Students study real environmental issues facing South Florida—and the world—to understand how to solve them with landscape architecture tools. “Our studio projects often focus on Miami, South Florida, Latin America and the Caribbean,” Rovira says. “We offer numerous courses that look at how ecology and urban design in tropical regions of the world can be thought of as fundamentally integrated. We are currently redesigning a waterfront in the U.S. Virgin Islands, reimagining Miami canals as vital public spaces for neighborhood pocket parks and biodiversity, and envisioning possibilities for Miami-Dade County transit infrastructures that can be significantly improved by creating engaging bicycle/pedestrian links and sustainable development.”
Through a grant from the U.S. Department of Transportation, students in the school’s design studios study how to alleviate transportation, infrastructure and water issues. “The project involves a complete rethinking of how FIU connects to busy roadways through a network of iconic linear parks, shade and shelter,” Rovira says. “We also recently received funding from the Landscape Architecture Foundation to conduct a rigorous case study of three projects in South Florida, in order to assess the effectiveness of landscape solutions in prominent and high-traffic urban landscapes.”
According to renowned Swiss landscape architect Enzo Enea, “Roberto is constantly pushing the boundaries of landscape architecture education, with his progressive approach and his passion for the field. He has recognized the incredible potential of our field and its social responsibility to the environment and the city.” Enea notes that his own office is almost entirely staffed by FIU LA+EUD graduates, which speaks volumes about Rovira’s leadership.

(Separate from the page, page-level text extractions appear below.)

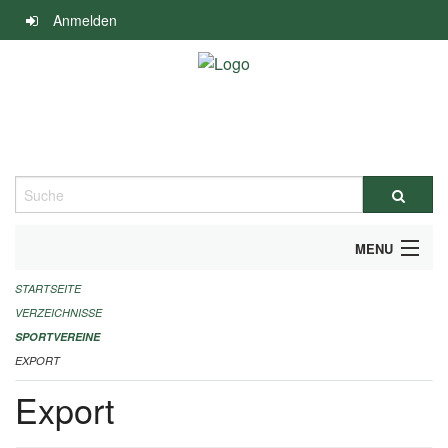
Navigation
Anmelden
überspringen
Suche
MENU
STARTSEITE
ALLGEMEINE INFORMATIONEN
VERZEICHNISSE
FINANZIELLE UNTERSTÜTZUNG BENÖTIGT?
SPORTVEREINE
EXPORT
KONTAKT
Export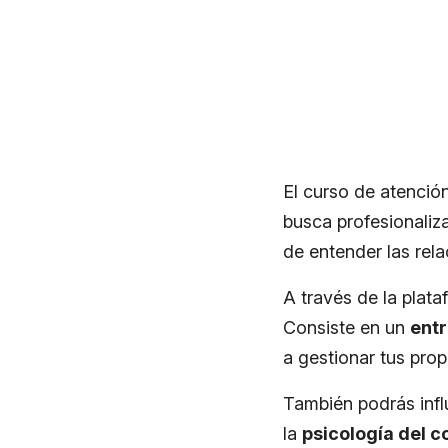
El curso de atención
busca profesionaliza
de entender las rela
​A través de la plat
Consiste en un
entr
a gestionar tus pro
También podrás infl
la
psicología del 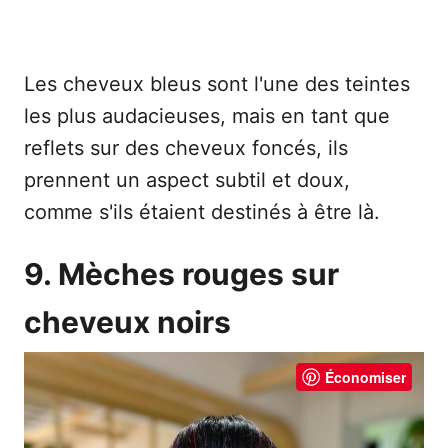
Les cheveux bleus sont l'une des teintes
les plus audacieuses, mais en tant que
reflets sur des cheveux foncés, ils
prennent un aspect subtil et doux,
comme s'ils étaient destinés à être là.
9. Mèches rouges sur
cheveux noirs
Économiser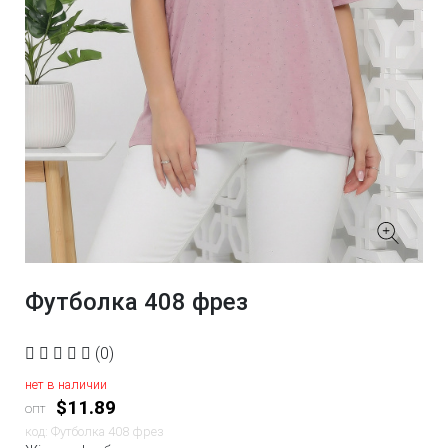
Футболка 408 фрез
(0)
нет в наличии
$11.89
опт
код: Футболка 408 фрез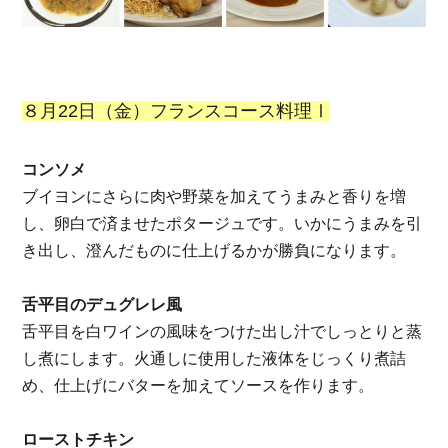
８月22日（金）フランスコース料理Ⅰ
コンソメ
ブイヨンにさらに肉や野菜を加えてうまみと香りを増
し、卵白で済ませたポタージュです。いかにうまみを引
き出し、澄んだものに仕上げるかが勝負になります。
舌平目のデュグレレ風
舌平目を白ワインの風味をつけた出し汁でしっとりと蒸
し煮にします。
火通しに使用した液体をじっくり煮詰
め、仕上げにバターを加えてソースを作ります。
ローストチキン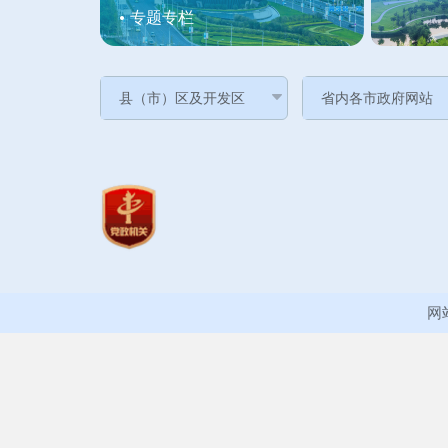
专题专栏
网站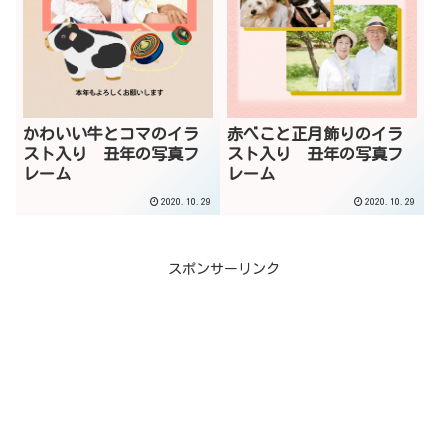
かわいい牛とコマのイラ
赤べこと正月飾りのイラ
スト入り 丑年の写真フ
スト入り 丑年の写真フ
レーム
レーム
2020.10.29
2020.10.29
スポンサーリンク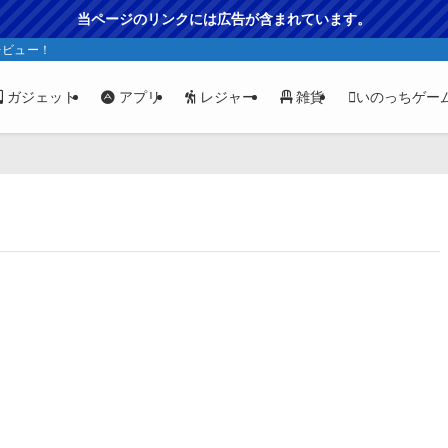
当ページのリンクには広告が含まれています。
レビュー！
ガジェット
アプリ
レジャー
雑貨
いのっちゲー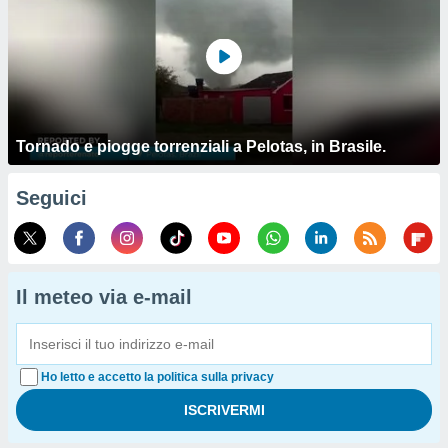
Tornado e piogge torrenziali a Pelotas, in Brasile.
Seguici
Il meteo via e-mail
Ho letto e accetto la politica sulla privacy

Laurinda Spear, principal at Arquitectonica, was once one of those grads; she received her master’s in landscape architecture from FIU. She says FIU student interns are well versed in environmental concerns and prepared to look for solutions to emerging challenges. “FIU is very lucky to have someone like Roberto leading the department,” she says. “His amazingly diverse background includes training in engineering and art, sailing around the world on tall ships in the Navy and a keen interest in maps, all of which give him a big-picture perspective in every aspect of his work.”
“We have a magnificently diverse city that is a thriving capital of art, culture and design,” Rovira says. “That diversity in this natural and urban context is a perfect opportunity to deploy landscape architecture and use it in ways to re-envision what is possible.”